203 既生我德尚,何生你高深!(2/2)
高深抬起頭,滿是疑惑地看著德尚。
法國人明顯不願意繼續在這個話題上糾纏下去了,笑著搖了搖頭,咕嚕咕嚕喝了一杯酒,又朝著高深舉了舉,仿佛像是在說,我幹了,你隨意。
高深是真覺得慚愧了。
尼瑪,喝酒喝不過你也就算了,我特么喝白開水,還能讓你贏回去?
他一口氣喝了一杯,也幹了。
從剛才德尚的話里,他是品味出了無奈。
很顯然,這應該是德尚賽前臨時做出的決定,或者說,他現在的壓力太大了。
「其實真不能怪你,從卡佩羅時期開始,尤文圖斯的進攻就一直存在問題,說實話,以現在尤文圖斯的陣容配置,踢踢意乙還可以,碰到強隊,夠嗆。」
德尚點了點頭,「原本是這樣的,可偏偏本賽季的意乙多了你們那不勒斯,不同了。」
很多人是無法理解尤文圖斯的這種情況的。
他們是作為意甲冠軍(雖然被剝奪了)被罰進意乙聯賽,雖說走了很多人,但整體班底都還在,球隊的陣容配置基本都是以意甲上游球隊的標準來搭配的。
不信的話,去看看尤文圖斯的配置,那絕對是兵強馬壯,比很多意甲球隊都奢華。
這導致他們從上到下,所有人都覺得,這樣的陣容配置在意乙就應該所向披靡。
所以很早的時候,他們就說了,只在意乙待一個賽季。
事實也證明,意乙球隊根本很難阻止尤文圖斯,實力差距太大了。
哪怕本賽季尤文圖斯被扣九分,拿到升級權,甚至奪冠,那都是沒什麼問題的。
可偏偏,南方出了一支那不勒斯。
「說實話,我很好奇,你是怎麼做到,在這麼短的時間內,組建起這樣的一支球隊?像佩萊,你是什麼時候盯上他?又是怎麼斷定他符合你的戰術要求?這很沒有道理,不是嗎?」德尚問出了一個無數人的疑惑。
同樣的問題,高深不知道被人問過多少次了。
早在執教皇馬的時候,就是如此,到現在還是如此。
他早就知道怎麼應付了,猶猶豫豫地沉吟了一陣後,笑道:「這是一個不能說的秘密。
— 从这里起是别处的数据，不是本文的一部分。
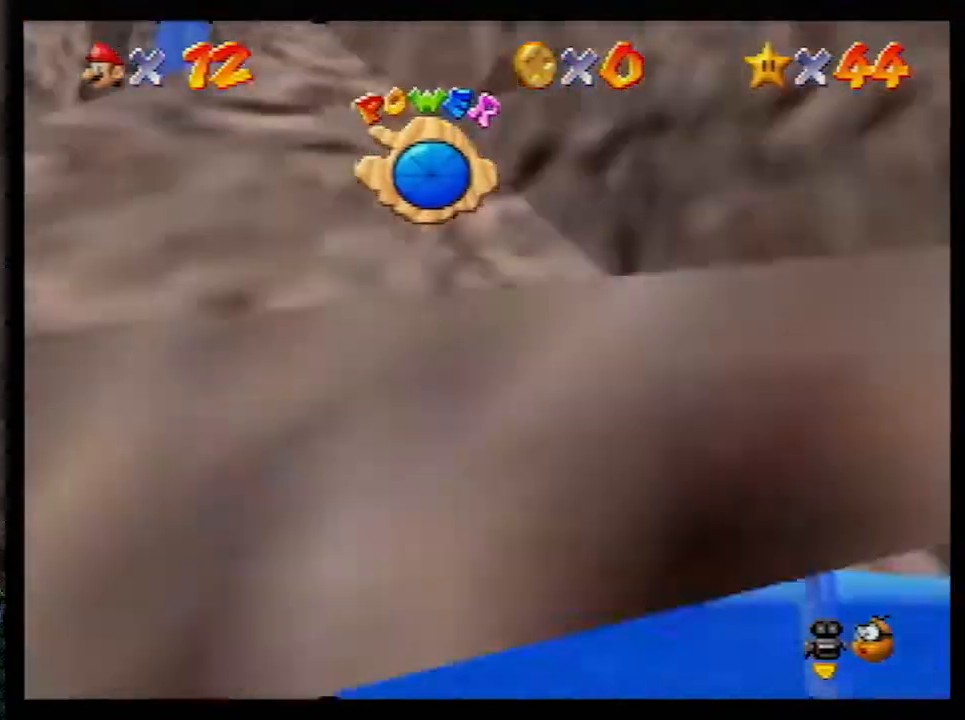
{"buttons": [], "left_stick": "down", "events": []}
」
德尚直接臥槽,揮了揮手,有些鬱悶了。
高深苦笑,因為他確實無法解釋。
總不可能告訴他們,自己是穿越者吧?
誰信?
萬一真有人信了,那估計自己要被抓回實驗室切片了。
難不成,他到時候還能說,我特麼是魂穿,切片對我沒用啊。
可誰管你是魂穿還是肉身穿越,先切了再說!
「說實話,我到現在都還沒想到,要怎麼去克制你的這種戰術打法,上次我嘗試死守,結果……」德尚聳了聳肩,那場比賽輸了個零比五。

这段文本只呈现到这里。